SPF has attributes that no other product has, Duffy stressed, explaining that “If you don’t have an air barrier with insulation, you basically don’t have insulation.”
The SFC chairman commented that, “fibrous insulation without an air barrier is basically an air filter.”
In terms of recent building code changes, the last two have seen energy efficiency ratcheted up 30 percent, said Duffy.
SPF is one of the few simple air barrier materials, so “it has to be somewhere in the mix,” Duffy feels.
In the US, SPF is used in roughly 5 percent of housing stock, with use in the commercial segment a little lower.
For certain types of construction the penetration is huge, Duffy noted, saying, “In the custom-home sector in the US, SPF might be used in upwards of 25 percent of new homes.”
While the CPI/SFC does not reveal SPF data, it has put growth over the past two years at about 29 percent, said Duffy.
“Considering everything else is relatively flat that speaks to the increasing penetration by SPF into the housing sector, in a fairly competitive market,” he commented.
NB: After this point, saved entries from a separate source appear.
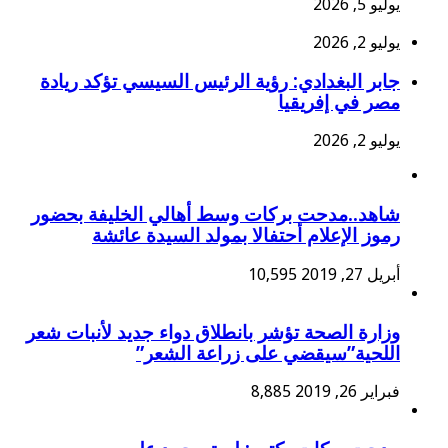
يوليو 5, 2026
يوليو 2, 2026
جابر البغدادي: رؤية الرئيس السيسي تؤكد ريادة
مصر في إفريقيا
يوليو 2, 2026
شاهد..مدحت بركات وسط أهالي الخليفة بحضور
رموز الإعلام أحتفالا بمولد السيدة عائشة
أبريل 27, 2019
10,595
وزارة الصحة تؤشر بانطلاق دواء جديد لأنبات شعر
اللحية”سيقضي على زراعة الشعر”
فبراير 26, 2019
8,885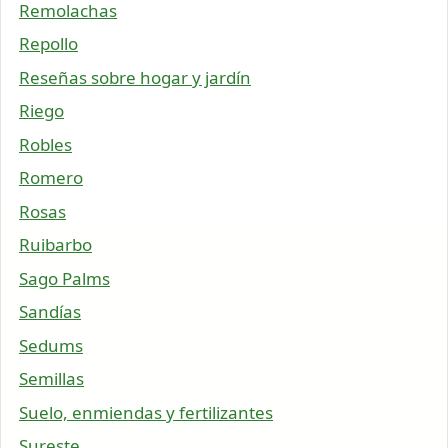
Remolachas
Repollo
Reseñas sobre hogar y jardín
Riego
Robles
Romero
Rosas
Ruibarbo
Sago Palms
Sandías
Sedums
Semillas
Suelo, enmiendas y fertilizantes
Sureste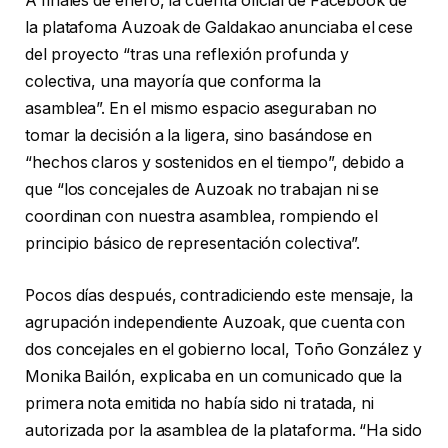
A finales de enero, la cuenta oficial de Facebook de
la platafoma Auzoak de Galdakao anunciaba el cese
del proyecto “tras una reflexión profunda y
colectiva, una mayoría que conforma la
asamblea”. En el mismo espacio aseguraban no
tomar la decisión a la ligera, sino basándose en
“hechos claros y sostenidos en el tiempo”, debido a
que “los concejales de Auzoak no trabajan ni se
coordinan con nuestra asamblea, rompiendo el
principio básico de representación colectiva”.
Pocos días después, contradiciendo este mensaje, la
agrupación independiente Auzoak, que cuenta con
dos concejales en el gobierno local, Toño González y
Monika Bailón, explicaba en un comunicado que la
primera nota emitida no había sido ni tratada, ni
autorizada por la asamblea de la plataforma. “Ha sido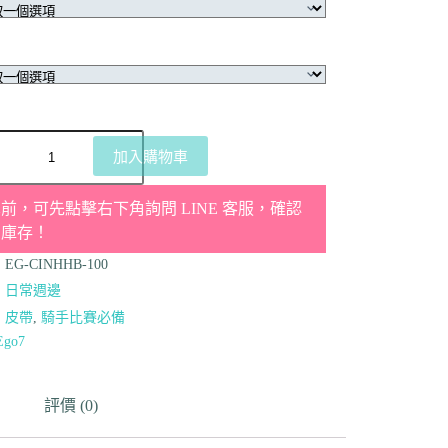
加入購物車
前，可先點擊右下角詢問 LINE 客服，確認
品庫存！
：
EG-CINHHB-100
：
日常週邊
：
皮帶
,
騎手比賽必備
Ego7
評價 (0)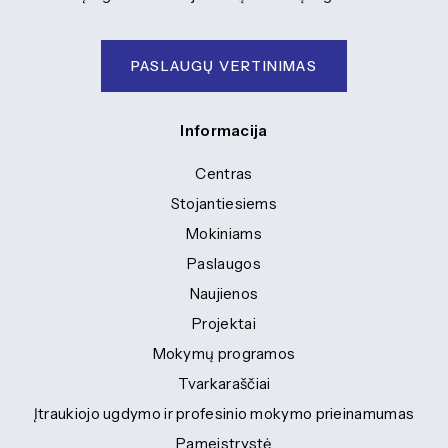
PASLAUGŲ VERTINIMAS
Informacija
Centras
Stojantiesiems
Mokiniams
Paslaugos
Naujienos
Projektai
Mokymų programos
Tvarkaraščiai
Įtraukiojo ugdymo ir profesinio mokymo prieinamumas
Pameistrystė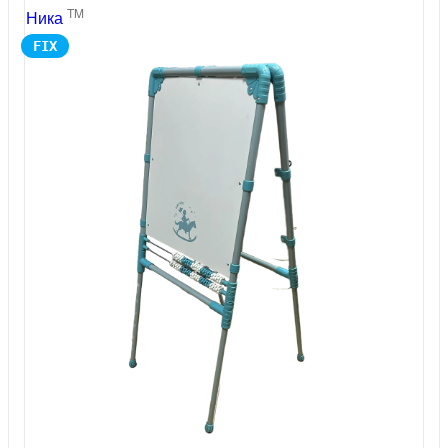
TM
Ника
FIX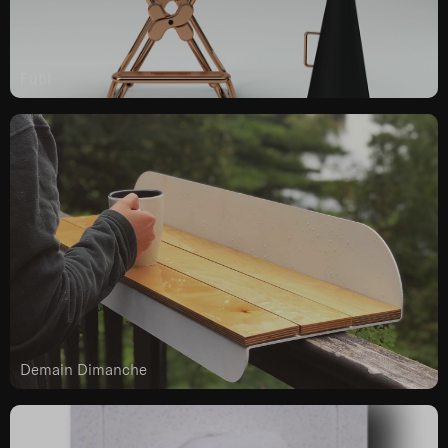
Futil
Demain Dimanche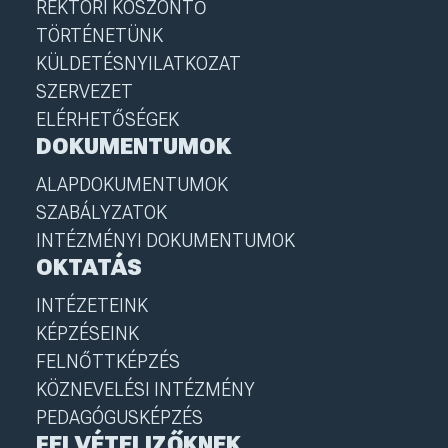
REKTORI KÖSZÖNTŐ
TÖRTÉNETÜNK
KÜLDETÉSNYILATKOZAT
SZERVEZET
ELÉRHETŐSÉGEK
DOKUMENTUMOK
ALAPDOKUMENTUMOK
SZABÁLYZATOK
INTÉZMÉNYI DOKUMENTUMOK
OKTATÁS
INTÉZETEINK
KÉPZÉSEINK
FELNŐTTKÉPZÉS
KÖZNEVELÉSI INTÉZMÉNY
PEDAGÓGUSKÉPZÉS
FELVÉTELIZŐKNEK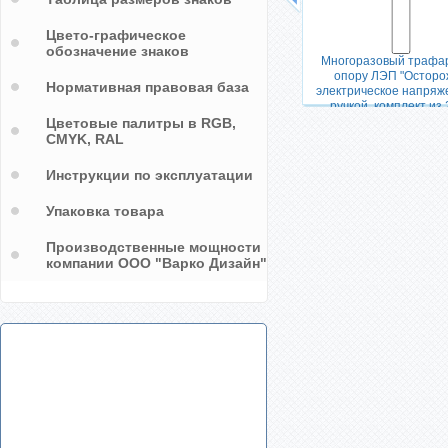
Цвето-графическое
обозначение знаков
Многоразовый трафар
опору ЛЭП "Осторо
Нормативная правовая база
электрическое напряж
ручкой, комплект из 
Цветовые палитры в RGB,
CMYK, RAL
Инструкции по эксплуатации
Упаковка товара
Производственные мощности
компании ООО "Варко Дизайн"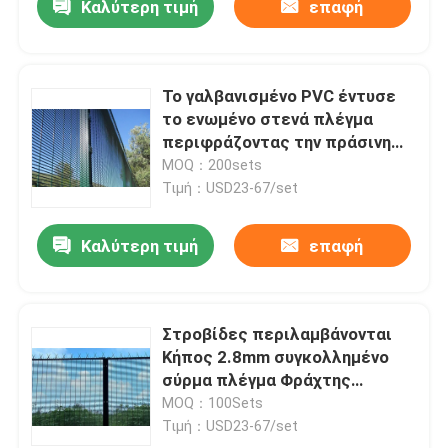
Καλύτερη τιμή
επαφή
Το γαλβανισμένο PVC έντυσε
το ενωμένο στενά πλέγμα
περιφράζοντας την πράσινη
περίφραξη πλέγματος Β
MOQ：200sets
Τιμή：USD23-67/set
Καλύτερη τιμή
επαφή
Στροβίδες περιλαμβάνονται
Κήπος 2.8mm συγκολλημένο
σύρμα πλέγμα Φράχτης
Πίνακες PVC επικαλυμμένο
MOQ：100Sets
καμπύλη σχεδίαση
Τιμή：USD23-67/set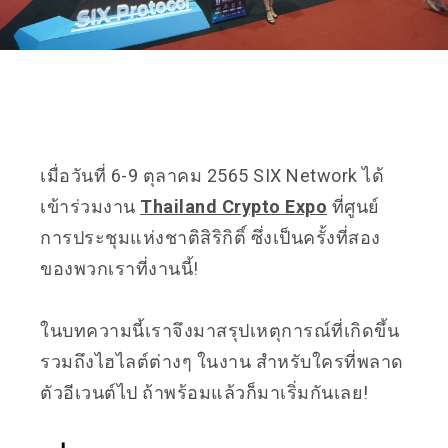
เมื่อวันที่ 6-9 ตุลาคม 2565 SIX Network ได้
เข้าร่วมงาน
Thailand Crypto Expo
ที่ศูนย์
การประชุมแห่งชาติสิริกิติ์ ซึ่งเป็นครั้งที่สอง
ของพวกเราที่งานนี้!
ในบทความนี้เราจึงมาสรุปเหตุการณ์ที่เกิดขึ้น
รวมถึงไฮไลต์ต่างๆ ในงาน สำหรับใครที่พลาด
ตัวอีเวนต์ไป ถ้าพร้อมแล้วก็มาเริ่มกันเลย!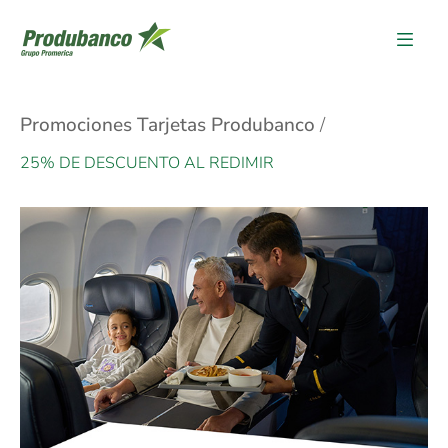
Promociones Tarjetas Produbanco
25% DE DESCUENTO AL REDIMIR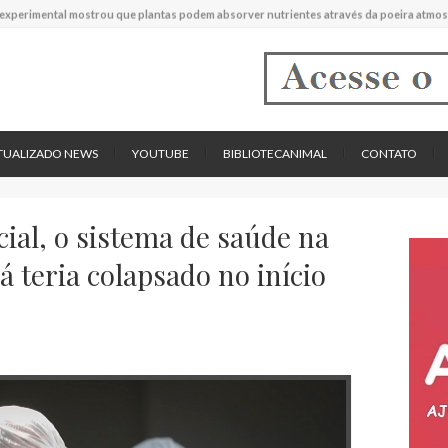
experimental mostrou que plantas podem absorver nutrientes através da poeira atmos
descreve uma espécie extinta de polvo que pode ter alcançado até 19 metros de compr
tos cardíacos promovem supressão do crescimento de cânceres no coração de mamíf
reportou o que parece ser a primeira "formiga limpadora" conhecida
pécie descrita de aranha usa uma sofisticada armadilha de teia para capturar formigas
TUALIZADO NEWS
YOUTUBE
BIBLIOTECANIMAL
CONTATO
ial, o sistema de saúde na
á teria colapsado no início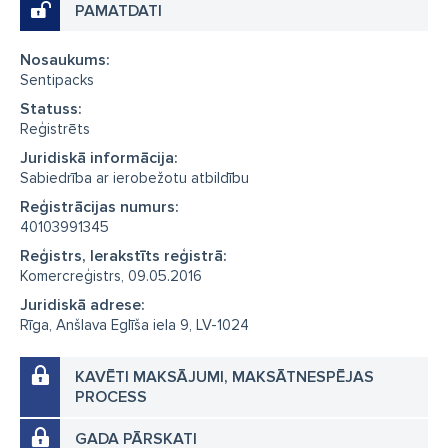
PAMATDATI
Nosaukums:
Sentipacks
Statuss:
Reģistrēts
Juridiskā informācija:
Sabiedrība ar ierobežotu atbildību
Reģistrācijas numurs:
40103991345
Reģistrs, Ierakstīts reģistrā:
Komercreģistrs, 09.05.2016
Juridiskā adrese:
Rīga, Anšlava Eglīša iela 9, LV-1024
KAVĒTI MAKSĀJUMI, MAKSĀTNESPĒJAS
PROCESS
GADA PĀRSKATI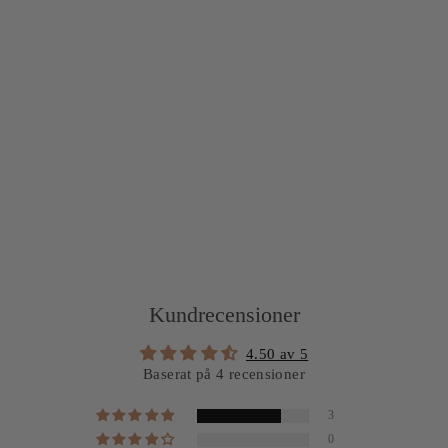
trast
deta
ljer
4
recensioner
399
kr
Kundrecensioner
4.50 av 5
Baserat på 4 recensioner
3
0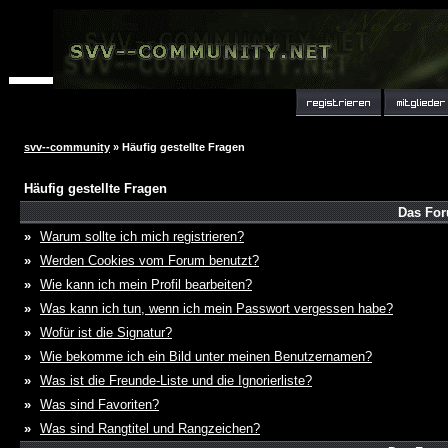
svv--community
» Häufig gestellte Fragen
Häufig gestellte Fragen
Das For
»
Warum sollte ich mich registrieren?
»
Werden Cookies vom Forum benutzt?
»
Wie kann ich mein Profil bearbeiten?
»
Was kann ich tun, wenn ich mein Passwort vergessen habe?
»
Wofür ist die Signatur?
»
Wie bekomme ich ein Bild unter meinen Benutzernamen?
»
Was ist die Freunde-Liste und die Ignorierliste?
»
Was sind Favoriten?
»
Was sind Rangtitel und Rangzeichen?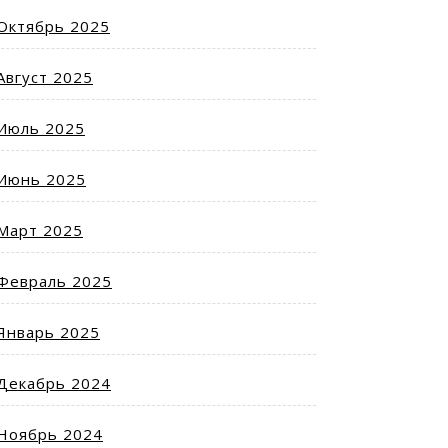
Октябрь 2025
Август 2025
Июль 2025
Июнь 2025
Март 2025
Февраль 2025
Январь 2025
Декабрь 2024
Ноябрь 2024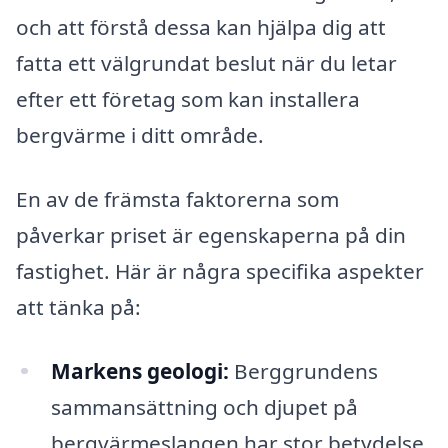
och att förstå dessa kan hjälpa dig att
fatta ett välgrundat beslut när du letar
efter ett företag som kan installera
bergvärme i ditt område.
En av de främsta faktorerna som
påverkar priset är egenskaperna på din
fastighet. Här är några specifika aspekter
att tänka på:
Markens geologi:
Berggrundens
sammansättning och djupet på
bergvärmeslangen har stor betydelse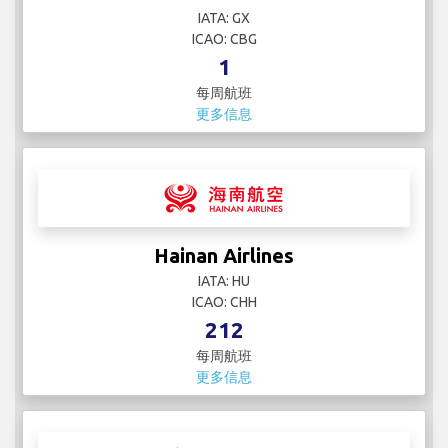
IATA: GX
ICAO: CBG
1
每周航班
更多信息
Hainan Airlines
IATA: HU
ICAO: CHH
212
每周航班
更多信息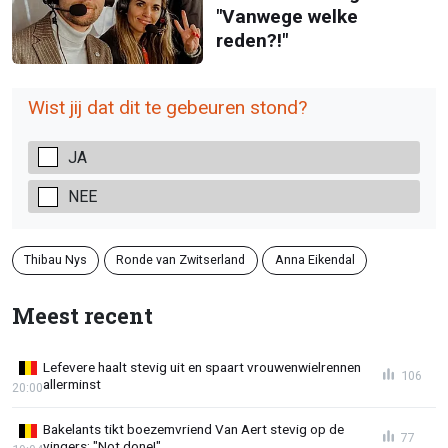
"Vanwege welke
reden?!"
Wist jij dat dit te gebeuren stond?
JA
NEE
Thibau Nys
Ronde van Zwitserland
Anna Eikendal
Meest recent
Lefevere haalt stevig uit en spaart vrouwenwielrennen
106
allerminst
20:00
Bakelants tikt boezemvriend Van Aert stevig op de
77
vingers: "Not done!"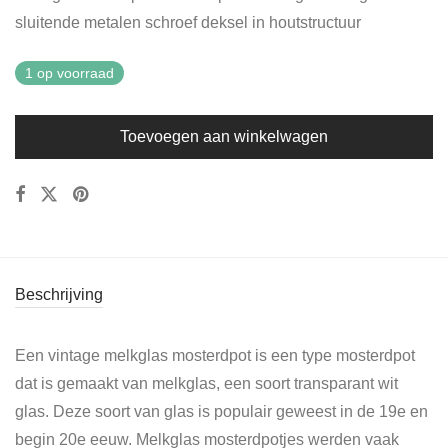
sluitende metalen schroef deksel in houtstructuur
1 op voorraad
Toevoegen aan winkelwagen
Beschrijving
Een vintage melkglas mosterdpot is een type mosterdpot
dat is gemaakt van melkglas, een soort transparant wit
glas. Deze soort van glas is populair geweest in de 19e en
begin 20e eeuw. Melkglas mosterdpotjes werden vaak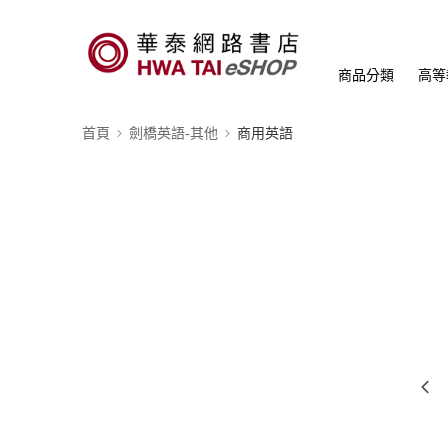
商品分類
高等
首頁
劍橋英語-其他
商用英語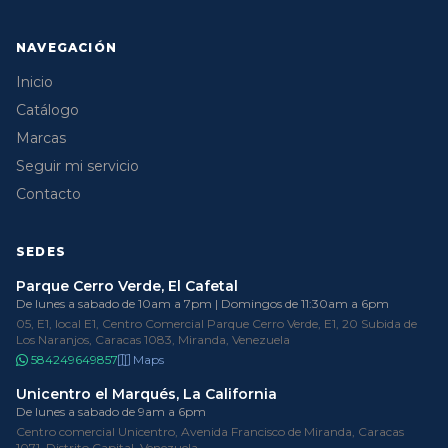
NAVEGACIÓN
Inicio
Catálogo
Marcas
Seguir mi servicio
Contacto
SEDES
Parque Cerro Verde, El Cafetal
De lunes a sabado de 10am a 7pm | Domingos de 11:30am a 6pm
05, E1, local E1, Centro Comercial Parque Cerro Verde, E1, 20 Subida de
Los Naranjos, Caracas 1083, Miranda, Venezuela
584249649857
Maps
Unicentro el Marqués, La California
De lunes a sabado de 9am a 6pm
Centro comercial Unicentro, Avenida Francisco de Miranda, Caracas
1071, Distrito Capital, Venezuela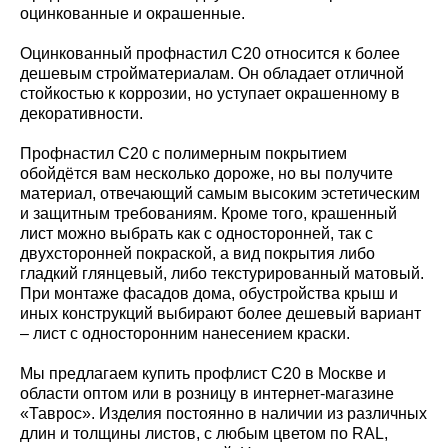
оцинкованные и окрашенные.
Оцинкованный профнастил С20 относится к более
дешевым стройматериалам. Он обладает отличной
стойкостью к коррозии, но уступает окрашенному в
декоративности.
Профнастил С20 с полимерным покрытием
обойдётся вам несколько дороже, но вы получите
материал, отвечающий самым высоким эстетическим
и защитным требованиям. Кроме того, крашенный
лист можно выбрать как с односторонней, так с
двухсторонней покраской, а вид покрытия либо
гладкий глянцевый, либо текстурированный матовый.
При монтаже фасадов дома, обустройства крыш и
иных конструкций выбирают более дешевый вариант
– лист с односторонним нанесением краски.
Мы предлагаем купить профлист С20 в Москве и
области оптом или в розницу в интернет-магазине
«Таврос». Изделия постоянно в наличии из различных
длин и толщины листов, с любым цветом по RAL,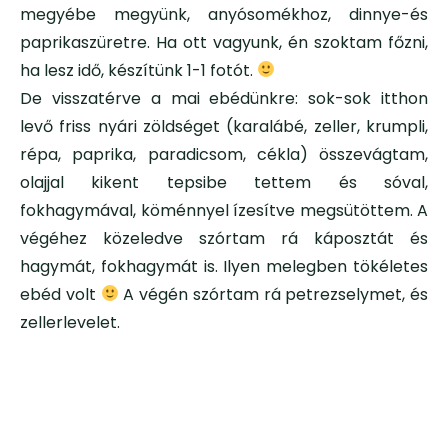
megyébe megyünk, anyósomékhoz, dinnye-és
paprikaszüretre. Ha ott vagyunk, én szoktam főzni,
ha lesz idő, készítünk 1-1 fotót.
De visszatérve a mai ebédünkre: sok-sok itthon
levő friss nyári zöldséget (karalábé, zeller, krumpli,
répa, paprika, paradicsom, cékla) összevágtam,
olajjal kikent tepsibe tettem és sóval,
fokhagymával, köménnyel ízesítve megsütöttem. A
végéhez közeledve szórtam rá káposztát és
hagymát, fokhagymát is. Ilyen melegben tökéletes
ebéd volt
A végén szórtam rá petrezselymet, és
zellerlevelet.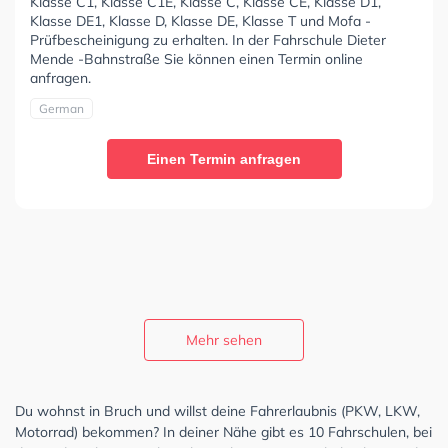
Klasse C1, Klasse C1E, Klasse C, Klasse CE, Klasse D1,
Klasse DE1, Klasse D, Klasse DE, Klasse T und Mofa -
Prüfbescheinigung zu erhalten. In der Fahrschule Dieter
Mende -Bahnstraße Sie können einen Termin online
anfragen.
German
Einen Termin anfragen
Mehr sehen
Du wohnst in Bruch und willst deine Fahrerlaubnis (PKW, LKW,
Motorrad) bekommen? In deiner Nähe gibt es 10 Fahrschulen, bei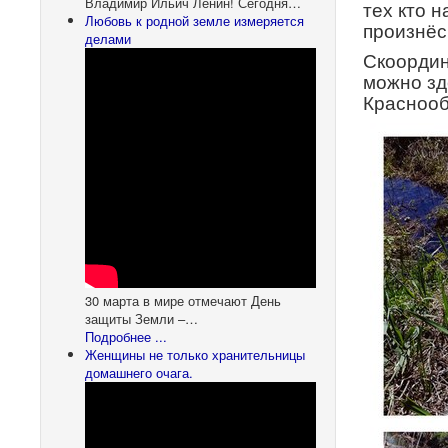
Владимир Ильич Ленин! Сегодня…
тех кто 
Любовь к родной земле измеряется
произнёс
делами
Скоордин
можно з
Краснооб
30 марта в мире отмечают День
защиты Земли –…
Подробнее ...
Женщины не только хранительницы
домашнего очага.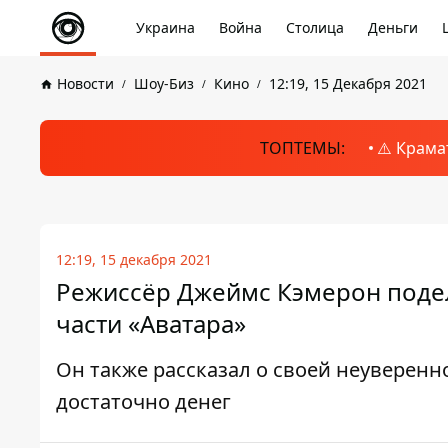
Украина
Война
Столица
Деньги
Новости
Шоу-Биз
Кино
12:19, 15 Декабря 2021
ТОПТЕМЫ:
⚠️ Крама
12:19, 15 декабря 2021
Режиссёр Джеймс Кэмерон поде
части «Аватара»
Он также рассказал о своей неуверенно
достаточно денег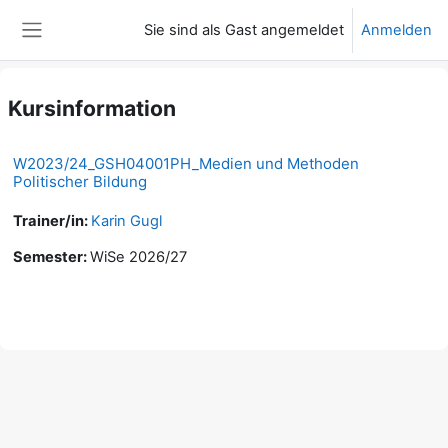
Zum Hauptinhalt
Sie sind als Gast angemeldet
Anmelden
Website-Übersicht
Kursinformation
W2023/24_GSH04001PH_Medien und Methoden
Politischer Bildung
Trainer/in:
Karin Gugl
Semester
:
WiSe 2026/27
A more professional approach
“Part of what we’ve been able to achieve is progress with the materials themselves, but also with the way they are applied … professionalising the industry,” he commented.
People building a business for the long term are interested in how to do a better job, in what the parameters are around durability and moisture control and proper application that will adhere in the long term, he pointed out.
Having pooled themselves as a group, CPI and SFC have also been successful in going to OSHA (the US Occupational Health and Safety Administration) and getting these activities co-funded, Duffy noted.
That’s also evidence also of a move from a confrontational relationship with federal agencies into a partnership, he said.
SFC members include 17 manufacturers of SPF systems, plus five raw materials manufacturers of catalysts, blowing agents etc.
Training and product stewardship
Duffy said that, historically, a lot of the system suppliers, including Icynene, had training programmes aligned with their products by name. “We provide specific training on those products, in the broader umbrella of health and safety,” he said.
“Look at it this way, the contractor is the extension of our manufacturing process. They are actually manufacturing insulation on site,” he said. “So we need a level of quality control that extends through his entire operation,” Duffy explained.
“I think this industry is coming around to that view of product stewardship,” Duffy said.
SFC’s web training programme has been a big success: nearly 6000 people started the training and the majority of those, up to 5000, have completed it.
The group also undertook to get the complete programme translated into Spanish, which may easily double its usage in the coming months.
Contractors in the southern states where SPF is used extensively – Florida, Texas, Arizona – have a lot of Hispanic workers and need the training in Spanish.